I took piano lessons for six years, and I was a miserable failure. Football, squash, swimming, running, and tennis always won out over the need to practice the piano. A great regret is that I don’t have an ounce of the kind of talent that Juilliard students have, but my reward is that I am fortunate enough to help them make the most of their gifts each and every day. 

What other pursuits are you passionate about? 
I still love playing sports (now the non-contact kind), reading, and, on a very modest scale, I continue my interest in collecting American sculpture and mid-20th-century photography.

What was the best vacation you’ve had and what made that trip so special? 
My favorite trip is the one to our place in New Hampshire, and being there is my ideal vacation. Although I feed off of the adrenaline rush of the city, New Hampshire is the perfect antidote to New York’s hectic pace, energy—and stress. We take the dogs, Hoagie and Tater, and paddle out onto a lake which sits in the middle of 1,000 undeveloped and conservation-protected acres. Aside from a few pairs of nesting loons, it’s just us and the peace and quiet of unspoiled nature. 

What is your favorite thing about New York City? 
The incredible people it attracts.

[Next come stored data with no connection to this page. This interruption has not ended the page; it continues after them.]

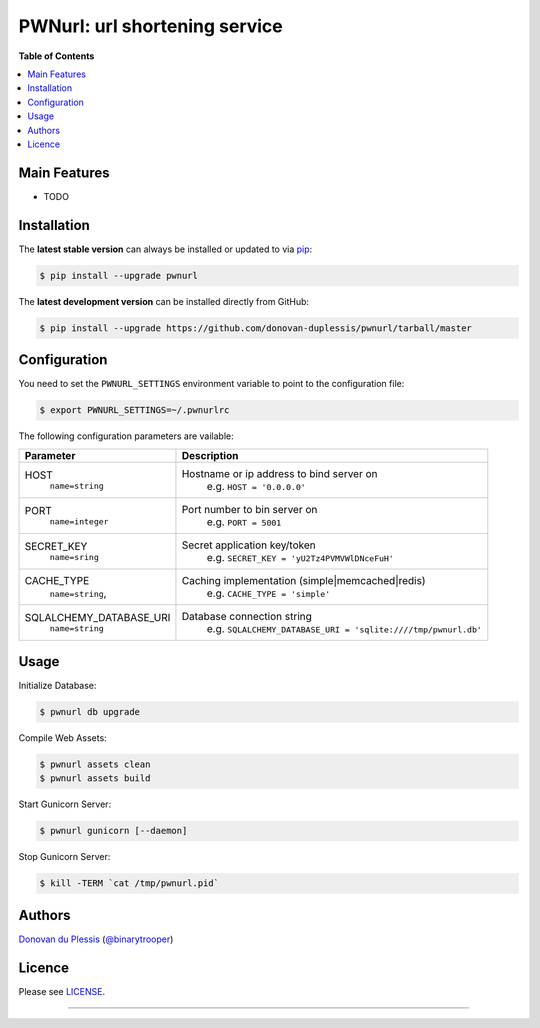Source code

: ******************************
PWNurl: url shortening service
******************************

.. image:: https://badge.fury.io/py/pwnurl.png
    :target: http://badge.fury.io/py/pwnurl

.. image:: https://travis-ci.org/donovan-duplessis/pwnurl.png?branch=master
        :target: https://travis-ci.org/donovan-duplessis/pwnurl

**Table of Contents**


.. contents::
    :local:
    :depth: 1
    :backlinks: none

=============
Main Features
=============

* TODO

============
Installation
============

The **latest stable version** can always be installed or updated to via `pip`_:

.. code-block:: bash

    $ pip install --upgrade pwnurl


The **latest development version** can be installed directly from GitHub:
|travis-master|

.. |travis-master| image:: https://travis-ci.org/donovan-duplessis/pwnurl.png?branch=master
    :target: https://travis-ci.org/donovan-duplessis/pwnurl
    :alt: Build Status of the master branch


.. code-block:: bash

    $ pip install --upgrade https://github.com/donovan-duplessis/pwnurl/tarball/master

=============
Configuration
=============

You need to set the ``PWNURL_SETTINGS`` environment variable to point to the
configuration file:

.. code-block:: bash

    $ export PWNURL_SETTINGS=~/.pwnurlrc

The following configuration parameters are vailable:

+-------------------------+-----------------------------------------------------------------+
| Parameter               | Description                                                     |
+=========================+=================================================================+
| HOST                    | Hostname or ip address to bind server on                        |
|  ``name=string``        |   e.g. ``HOST = '0.0.0.0'``                                     |
+-------------------------+-----------------------------------------------------------------+
| PORT                    | Port number to bin server on                                    |
|  ``name=integer``       |   e.g. ``PORT = 5001``                                          |
+-------------------------+-----------------------------------------------------------------+
| SECRET_KEY              | Secret application key/token                                    |
|  ``name=sring``         |   e.g. ``SECRET_KEY = 'yU2Tz4PVMVWlDNceFuH'``                   |
+-------------------------+-----------------------------------------------------------------+
| CACHE_TYPE              | Caching implementation (simple|memcached|redis)                 |
|  ``name=string``,       |   e.g. ``CACHE_TYPE = 'simple'``                                |
+-------------------------+-----------------------------------------------------------------+
| SQLALCHEMY_DATABASE_URI | Database connection string                                      |
|  ``name=string``        |   e.g. ``SQLALCHEMY_DATABASE_URI = 'sqlite:////tmp/pwnurl.db'`` |
+-------------------------+-----------------------------------------------------------------+

=====
Usage
=====


Initialize Database:

.. code-block:: bash

    $ pwnurl db upgrade

Compile Web Assets:

.. code-block:: bash

    $ pwnurl assets clean
    $ pwnurl assets build

Start Gunicorn Server:

.. code-block:: bash

    $ pwnurl gunicorn [--daemon]

Stop Gunicorn Server:

.. code-block:: bash

    $ kill -TERM `cat /tmp/pwnurl.pid`

=======
Authors
=======

`Donovan du Plessis`_  (`@binarytrooper`_)

=======
Licence
=======

Please see `LICENSE`_.

------

.. _pip: http://www.pip-installer.org/en/latest/index.html
.. _Donovan du Plessis: http://binarytrooper.com
.. _@binarytrooper: https://twitter.com/binarytrooper
.. _AUTHORS.rst: https://github.com/donovan-duplessis/pwnurl/blob/master/AUTHORS.rst
.. _LICENSE: https://github.com/donovan-duplessis/pwnurl/blob/master/LICENSE
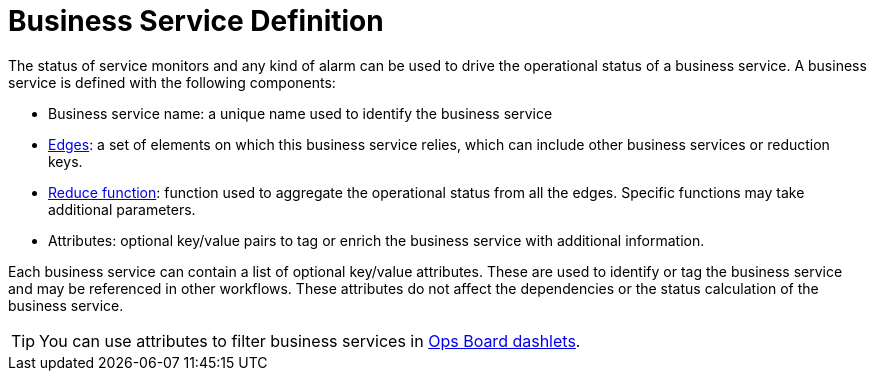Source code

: 
= Business Service Definition

The status of service monitors and any kind of alarm can be used to drive the operational status of a business service.
A business service is defined with the following components:

* Business service name: a unique name used to identify the business service
* xref:operation:bsm/edges.adoc[Edges]: a set of elements on which this business service relies, which can include other business services or reduction keys.
* xref:operation:bsm/reduce-functions.adoc[Reduce function]: function used to aggregate the operational status from all the edges.
Specific functions may take additional parameters.
* Attributes: optional key/value pairs to tag or enrich the business service with additional information.

Each business service can contain a list of optional key/value attributes.
These are used to identify or tag the business service and may be referenced in other workflows.
These attributes do not affect the dependencies or the status calculation of the business service.

TIP: You can use attributes to filter business services in xref:operation:admin/webui/opsboard/introduction.adoc[Ops Board dashlets].
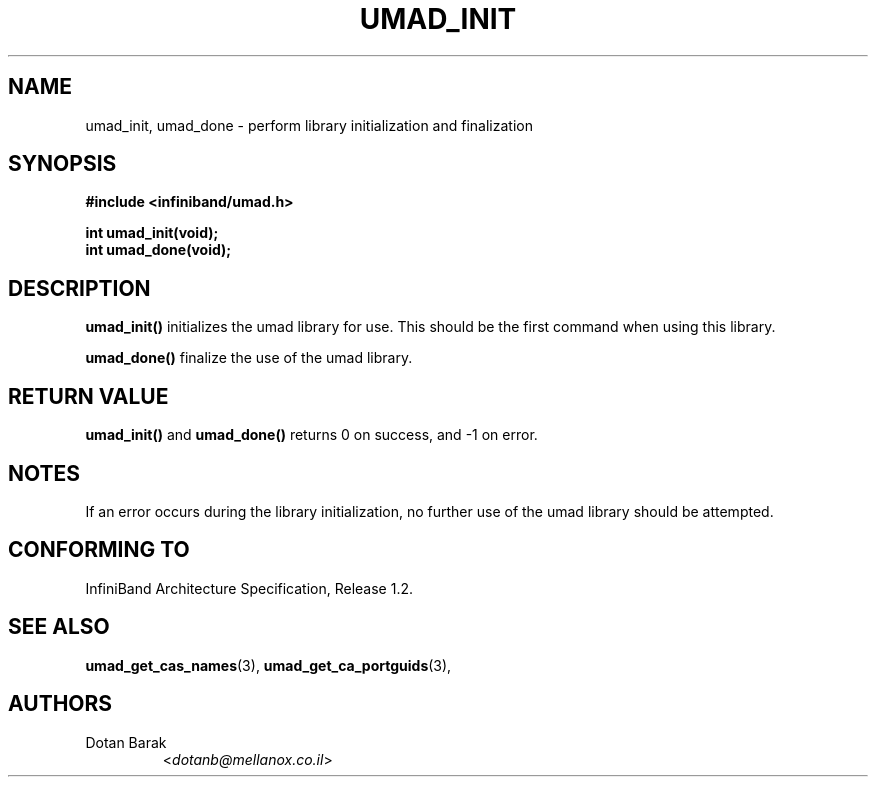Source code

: .TH UMAD_INIT 3  "2007-02-30" "OpenIB" "OpenIB Programmer's Manual"

.SH "NAME"
umad_init, umad_done \- perform library initialization and finalization

.SH "SYNOPSIS"
.nf
.B #include <infiniband/umad.h>
.sp
.BI "int umad_init(void);
.nl
.BI "int umad_done(void);
.fi

.SH "DESCRIPTION"
.B umad_init()
initializes the umad library for use. This should be the first command when using this library.
.PP
.B umad_done()
finalize the use of the umad library.

.SH "RETURN VALUE"
.B umad_init()
and
.B umad_done()
returns 0 on success, and \-1 on error.

.SH "NOTES"
If an error occurs during the library initialization, no further use of the umad library should be attempted.

.SH "CONFORMING TO"
InfiniBand Architecture Specification, Release 1.2.

.SH "SEE ALSO"
.BR umad_get_cas_names (3),
.BR umad_get_ca_portguids (3),

.SH "AUTHORS"
.TP
Dotan Barak
.RI < dotanb@mellanox.co.il >
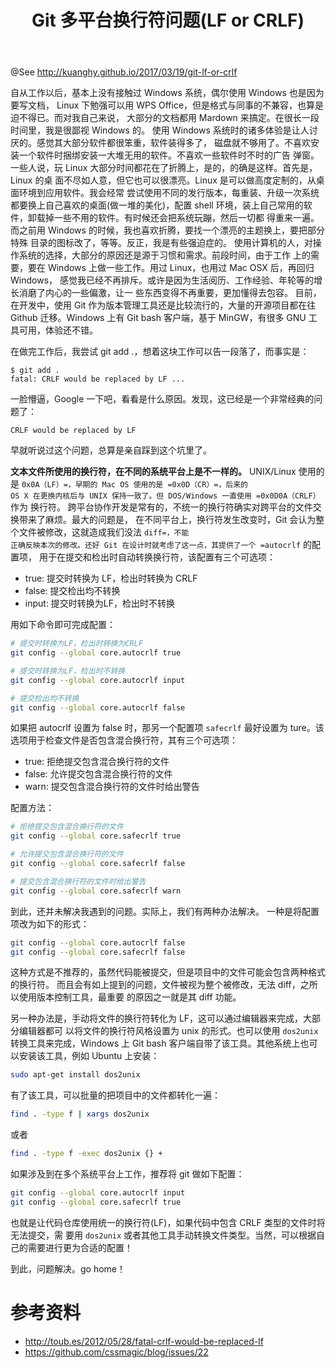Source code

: #+TITLE: Git 多平台换行符问题(LF or CRLF)
@See http://kuanghy.github.io/2017/03/19/git-lf-or-crlf

    自从工作以后，基本上没有接触过 Windows 系统，偶尔使用 Windows 也是因为要写文档，
Linux 下勉强可以用 WPS Office，但是格式与同事的不兼容，也算是迫不得已。而对我自己来说，
大部分的文档都用 Mardown 来搞定。在很长一段时间里，我是很鄙视 Windows 的。
    使用 Windows 系统时的诸多体验是让人讨厌的。感觉其大部分软件都很笨重，软件装得多了，
磁盘就不够用了。不喜欢安装一个软件时捆绑安装一大堆无用的软件。不喜欢一些软件时不时的广告
弹窗。
    一些人说，玩 Linux 大部分时间都花在了折腾上，是的，的确是这样。首先是，Linux 的桌
面不尽如人意，但它也可以很漂亮。Linux 是可以做高度定制的，从桌面环境到应用软件。我会经常
尝试使用不同的发行版本，每重装、升级一次系统都要换上自己喜欢的桌面(做一堆的美化)，配置
 shell 环境，装上自己常用的软件，卸载掉一些不用的软件。有时候还会把系统玩蹦，然后一切都
得重来一遍。而之前用 Windows 的时候，我也喜欢折腾，要找一个漂亮的主题换上，要把部分特殊
目录的图标改了，等等。反正，我是有些强迫症的。
    使用计算机的人，对操作系统的选择，大部分的原因还是源于习惯和需求。前段时间，由于工作
上的需要，要在 Windows 上做一些工作。用过 Linux，也用过 Mac OSX 后，再回归 Windows，
感觉我已经不再排斥。或许是因为生活阅历、工作经验、年轮等的增长消磨了内心的一些偏激，让一
些东西变得不再重要，更加懂得去包容。
    目前，在开发中，使用 Git 作为版本管理工具还是比较流行的，大量的开源项目都在往 Github 
迁移。Windows 上有 Git bash 客户端，基于 MinGW，有很多 GNU 工具可用，体验还不错。

    在做完工作后，我尝试 git add .，想着这块工作可以告一段落了，而事实是：
#+BEGIN_EXAMPLE
$ git add .
fatal: CRLF would be replaced by LF ...
#+END_EXAMPLE
一脸懵逼，Google 一下吧，看看是什么原因。发现，这已经是一个非常经典的问题了：
#+BEGIN_EXAMPLE
CRLF would be replaced by LF
#+END_EXAMPLE
早就听说过这个问题，总算是亲自踩到这个坑里了。

    *文本文件所使用的换行符，在不同的系统平台上是不一样的。*
    UNIX/Linux 使用的是 =0x0A（LF）=，早期的 Mac OS 使用的是 =0x0D（CR）=，后来的
OS X 在更换内核后与 UNIX 保持一致了。但 DOS/Windows 一直使用 =0x0D0A（CRLF）= 作为
换行符。
    跨平台协作开发是常有的，不统一的换行符确实对跨平台的文件交换带来了麻烦。最大的问题是，
在不同平台上，换行符发生改变时，Git 会认为整个文件被修改，这就造成我们没法 =diff=，不能
正确反映本次的修改。还好 Git 在设计时就考虑了这一点，其提供了一个 =autocrlf= 的配置项，
用于在提交和检出时自动转换换行符，该配置有三个可选项：

    - true: 提交时转换为 LF，检出时转换为 CRLF
    - false: 提交检出均不转换
    - input: 提交时转换为LF，检出时不转换

用如下命令即可完成配置：
#+BEGIN_SRC sh
# 提交时转换为LF，检出时转换为CRLF
git config --global core.autocrlf true

# 提交时转换为LF，检出时不转换
git config --global core.autocrlf input

# 提交检出均不转换
git config --global core.autocrlf false
#+END_SRC

    如果把 autocrlf 设置为 false 时，那另一个配置项 =safecrlf= 最好设置为 ture。该
选项用于检查文件是否包含混合换行符，其有三个可选项：

    - true: 拒绝提交包含混合换行符的文件
    - false: 允许提交包含混合换行符的文件
    - warn: 提交包含混合换行符的文件时给出警告

    配置方法：
#+BEGIN_SRC sh
# 拒绝提交包含混合换行符的文件
git config --global core.safecrlf true

# 允许提交包含混合换行符的文件
git config --global core.safecrlf false

# 提交包含混合换行符的文件时给出警告
git config --global core.safecrlf warn
#+END_SRC
    到此，还并未解决我遇到的问题。实际上，我们有两种办法解决。
    一种是将配置项改为如下的形式：
#+BEGIN_SRC sh
git config --global core.autocrlf false
git config --global core.safecrlf false
#+END_SRC
    这种方式是不推荐的，虽然代码能被提交，但是项目中的文件可能会包含两种格式的换行符。
而且会有如上提到的问题，文件被视为整个被修改，无法 diff，之所以使用版本控制工具，最重要
的原因之一就是其 diff 功能。

    另一种办法是，手动将文件的换行符转化为 LF，这可以通过编辑器来完成，大部分编辑器都可
以将文件的换行符风格设置为 unix 的形式。也可以使用 =dos2unix= 转换工具来完成，Windows 
上 Git bash 客户端自带了该工具。其他系统上也可以安装该工具，例如 Ubuntu 上安装：
#+BEGIN_SRC sh
sudo apt-get install dos2unix
#+END_SRC
有了该工具，可以批量的把项目中的文件都转化一遍：
#+BEGIN_SRC sh
find . -type f | xargs dos2unix
#+END_SRC
或者
#+BEGIN_SRC sh
find . -type f -exec dos2unix {} +
#+END_SRC
如果涉及到在多个系统平台上工作，推荐将 git 做如下配置：
#+BEGIN_SRC sh
git config --global core.autocrlf input
git config --global core.safecrlf true
#+END_SRC
    也就是让代码仓库使用统一的换行符(LF)，如果代码中包含 CRLF 类型的文件时将无法提交，需
要用 =dos2unix= 或者其他工具手动转换文件类型。当然，可以根据自己的需要进行更为合适的配置！

    到此，问题解决。go home！

* 参考资料

    - http://toub.es/2012/05/28/fatal-crlf-would-be-replaced-lf
    - https://github.com/cssmagic/blog/issues/22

My friends mean the world to me, and I met the best of them all here in New York. 

What book are you reading right now, or what CD are you listening to? 
I am almost finished with a new book by Julian Barnes called The Sense of an Ending, which is all about the reliability (or unreliability) of memory. I just bought a CD that I’m about to listen to as it relates to Juilliard—Linda Lavin’s Possibilities. Linda is going to perform at Juilliard’s gala, which is on April 30 and which honors longtime board chair Mary Rodgers Guettel.

What might people be surprised to know about you? 
I’m a pretty wicked, go-for-broke badminton player.